Com a chegada do Ano Novo, chegam também novas resoluções e promessas. O começo do ano, normalmente é sinónimo de novas metas e rotinas, muitas delas relacionadas com saúde e o bem-estar. Por isso, se querer entrar em 2018 mais saudável, siga os conselhos de especialistas e não ingira alimentos que não saciam e que o vão deixar com fome poucas horas depois. 

Para começar, esqueça os alimentos com alto grau de carbohidratos refinados, como a massa não integral ou o pão branco simples. Paula Lucio, nutricionista do Retiro de Psicologia e Nutrição, em Madrid, explica ao jornal espanhol El País que este tipo de alimentos não fornece qualquer tipo de nutrientes e ainda deixam com mais fome quem os ingere.

Ao ingerirmos este tipo de alimentos, ficamos com um alto nível de glicose no sangue, que caí rapidamente e provoca fome. Nós acabamos a comer mais, porque são alimentos que não nos satisfazem e nem sequer fornecem nenhum tipo de nutriente interessante", refere a nutricionista.

**Dados registados**
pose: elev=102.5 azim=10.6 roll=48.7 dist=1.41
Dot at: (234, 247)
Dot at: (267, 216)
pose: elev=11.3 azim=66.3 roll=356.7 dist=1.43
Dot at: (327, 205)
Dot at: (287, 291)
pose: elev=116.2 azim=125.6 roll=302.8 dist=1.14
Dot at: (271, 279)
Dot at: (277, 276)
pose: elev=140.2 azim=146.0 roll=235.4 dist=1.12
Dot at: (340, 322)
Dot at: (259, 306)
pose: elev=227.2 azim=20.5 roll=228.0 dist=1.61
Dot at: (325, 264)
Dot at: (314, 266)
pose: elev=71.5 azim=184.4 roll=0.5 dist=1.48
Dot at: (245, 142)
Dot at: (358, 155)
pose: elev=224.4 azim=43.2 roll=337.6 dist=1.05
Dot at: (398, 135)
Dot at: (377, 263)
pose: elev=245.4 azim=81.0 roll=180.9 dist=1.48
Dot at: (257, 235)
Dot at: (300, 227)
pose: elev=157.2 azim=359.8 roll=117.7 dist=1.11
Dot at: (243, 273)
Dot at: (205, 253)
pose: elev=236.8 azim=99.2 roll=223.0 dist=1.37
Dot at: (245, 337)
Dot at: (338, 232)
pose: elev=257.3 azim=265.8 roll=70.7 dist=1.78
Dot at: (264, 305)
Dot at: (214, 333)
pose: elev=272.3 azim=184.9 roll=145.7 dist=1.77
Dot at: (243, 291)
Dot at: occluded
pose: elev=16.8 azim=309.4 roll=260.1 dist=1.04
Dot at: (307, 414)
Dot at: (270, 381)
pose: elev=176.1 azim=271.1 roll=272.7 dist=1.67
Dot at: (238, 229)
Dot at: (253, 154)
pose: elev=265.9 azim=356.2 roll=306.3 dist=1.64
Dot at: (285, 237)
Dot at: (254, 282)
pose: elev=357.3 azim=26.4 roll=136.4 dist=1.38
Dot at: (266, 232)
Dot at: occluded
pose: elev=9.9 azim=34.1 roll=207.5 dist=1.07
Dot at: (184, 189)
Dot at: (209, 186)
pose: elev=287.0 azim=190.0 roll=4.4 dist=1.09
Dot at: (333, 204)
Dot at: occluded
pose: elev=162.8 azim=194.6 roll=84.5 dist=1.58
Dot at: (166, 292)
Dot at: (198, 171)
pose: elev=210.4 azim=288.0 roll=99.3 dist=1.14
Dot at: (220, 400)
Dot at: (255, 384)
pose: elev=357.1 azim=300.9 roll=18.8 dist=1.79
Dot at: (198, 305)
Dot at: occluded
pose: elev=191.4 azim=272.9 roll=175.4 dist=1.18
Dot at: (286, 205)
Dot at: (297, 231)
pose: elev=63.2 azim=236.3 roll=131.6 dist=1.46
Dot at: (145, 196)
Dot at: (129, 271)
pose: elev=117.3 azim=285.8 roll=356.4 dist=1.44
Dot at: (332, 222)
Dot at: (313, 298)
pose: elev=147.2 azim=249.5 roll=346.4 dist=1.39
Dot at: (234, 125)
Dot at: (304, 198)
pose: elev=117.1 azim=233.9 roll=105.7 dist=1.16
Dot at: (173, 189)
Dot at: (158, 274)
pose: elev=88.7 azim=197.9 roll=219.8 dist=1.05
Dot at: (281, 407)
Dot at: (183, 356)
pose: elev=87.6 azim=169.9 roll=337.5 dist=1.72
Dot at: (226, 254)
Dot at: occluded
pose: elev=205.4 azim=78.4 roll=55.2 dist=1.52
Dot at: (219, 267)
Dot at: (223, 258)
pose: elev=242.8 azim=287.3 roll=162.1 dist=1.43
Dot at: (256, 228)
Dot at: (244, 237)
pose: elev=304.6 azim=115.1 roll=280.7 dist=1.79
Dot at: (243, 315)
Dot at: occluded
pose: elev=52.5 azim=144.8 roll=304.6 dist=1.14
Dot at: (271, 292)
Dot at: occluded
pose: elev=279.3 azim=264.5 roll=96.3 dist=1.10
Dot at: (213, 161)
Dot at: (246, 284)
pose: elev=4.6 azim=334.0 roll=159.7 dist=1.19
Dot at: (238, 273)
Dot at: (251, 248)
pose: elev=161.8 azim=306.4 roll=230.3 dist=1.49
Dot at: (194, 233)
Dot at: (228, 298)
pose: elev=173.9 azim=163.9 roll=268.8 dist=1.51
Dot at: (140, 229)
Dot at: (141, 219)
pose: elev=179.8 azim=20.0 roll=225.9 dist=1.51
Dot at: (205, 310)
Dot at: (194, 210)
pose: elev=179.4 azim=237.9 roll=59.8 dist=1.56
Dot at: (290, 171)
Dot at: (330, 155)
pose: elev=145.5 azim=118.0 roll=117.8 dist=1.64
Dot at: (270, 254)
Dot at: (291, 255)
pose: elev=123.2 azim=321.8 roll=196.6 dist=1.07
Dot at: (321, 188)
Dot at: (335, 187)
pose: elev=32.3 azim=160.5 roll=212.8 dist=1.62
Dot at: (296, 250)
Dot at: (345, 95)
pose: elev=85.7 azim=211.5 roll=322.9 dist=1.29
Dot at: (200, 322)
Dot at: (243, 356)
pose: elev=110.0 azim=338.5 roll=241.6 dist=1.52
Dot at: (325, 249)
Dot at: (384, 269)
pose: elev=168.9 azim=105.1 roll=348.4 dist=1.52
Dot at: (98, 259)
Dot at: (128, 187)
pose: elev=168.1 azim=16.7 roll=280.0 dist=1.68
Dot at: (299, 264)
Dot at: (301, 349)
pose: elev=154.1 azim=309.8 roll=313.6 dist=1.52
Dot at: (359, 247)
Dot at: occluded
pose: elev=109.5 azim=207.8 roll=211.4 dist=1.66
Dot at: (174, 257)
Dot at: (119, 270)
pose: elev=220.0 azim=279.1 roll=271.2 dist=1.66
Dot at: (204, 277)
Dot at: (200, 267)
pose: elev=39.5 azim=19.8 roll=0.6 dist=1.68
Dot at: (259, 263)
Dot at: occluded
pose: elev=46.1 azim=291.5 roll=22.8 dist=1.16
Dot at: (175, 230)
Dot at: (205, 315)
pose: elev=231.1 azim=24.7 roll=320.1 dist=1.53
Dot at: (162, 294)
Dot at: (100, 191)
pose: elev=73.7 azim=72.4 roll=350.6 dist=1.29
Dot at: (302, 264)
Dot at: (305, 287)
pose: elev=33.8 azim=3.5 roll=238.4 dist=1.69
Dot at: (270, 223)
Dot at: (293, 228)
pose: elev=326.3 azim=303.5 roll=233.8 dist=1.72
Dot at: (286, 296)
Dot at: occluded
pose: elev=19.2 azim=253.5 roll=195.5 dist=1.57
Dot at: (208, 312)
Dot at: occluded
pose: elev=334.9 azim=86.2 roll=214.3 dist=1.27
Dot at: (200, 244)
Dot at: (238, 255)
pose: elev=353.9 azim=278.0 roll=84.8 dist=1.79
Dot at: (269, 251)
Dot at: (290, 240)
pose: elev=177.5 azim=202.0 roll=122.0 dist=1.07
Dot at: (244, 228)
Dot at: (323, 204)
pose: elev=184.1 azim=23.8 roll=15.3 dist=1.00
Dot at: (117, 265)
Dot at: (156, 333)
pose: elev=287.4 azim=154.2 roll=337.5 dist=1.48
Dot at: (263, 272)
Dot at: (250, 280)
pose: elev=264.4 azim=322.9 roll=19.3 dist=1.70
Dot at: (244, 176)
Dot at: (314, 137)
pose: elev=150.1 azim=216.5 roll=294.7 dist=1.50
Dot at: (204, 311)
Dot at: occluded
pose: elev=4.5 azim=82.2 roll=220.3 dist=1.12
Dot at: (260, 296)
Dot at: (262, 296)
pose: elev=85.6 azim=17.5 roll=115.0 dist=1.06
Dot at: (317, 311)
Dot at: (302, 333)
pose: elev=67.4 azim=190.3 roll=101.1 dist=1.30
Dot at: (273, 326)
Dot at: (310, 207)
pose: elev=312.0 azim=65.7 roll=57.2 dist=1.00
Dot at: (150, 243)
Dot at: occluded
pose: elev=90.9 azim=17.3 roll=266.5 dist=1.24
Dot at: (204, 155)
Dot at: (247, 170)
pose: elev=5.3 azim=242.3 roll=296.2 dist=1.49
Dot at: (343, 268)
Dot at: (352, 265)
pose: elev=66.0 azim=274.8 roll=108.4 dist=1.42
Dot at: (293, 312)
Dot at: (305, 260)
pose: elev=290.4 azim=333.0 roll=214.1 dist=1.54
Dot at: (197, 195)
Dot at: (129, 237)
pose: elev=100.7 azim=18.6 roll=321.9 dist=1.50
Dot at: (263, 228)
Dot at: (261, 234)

**ATIVIDADE**
Responda, por favor, a estas perguntas com base no texto:
1. Que dois exemplos de alimentos com alto grau de carbohidratos refinados são indicados?
2. A que jornal espanhol deu Paula Lucio a sua explicação?
3. Segundo a nutricionista, o que acontece ao nível de glicose no sangue depois de ingerirmos este tipo de alimentos?

**RESPOSTA**
1. A massa não integral e o pão branco simples.
2. Ao El País.
3. Fica alto e cai rapidamente, o que provoca fome.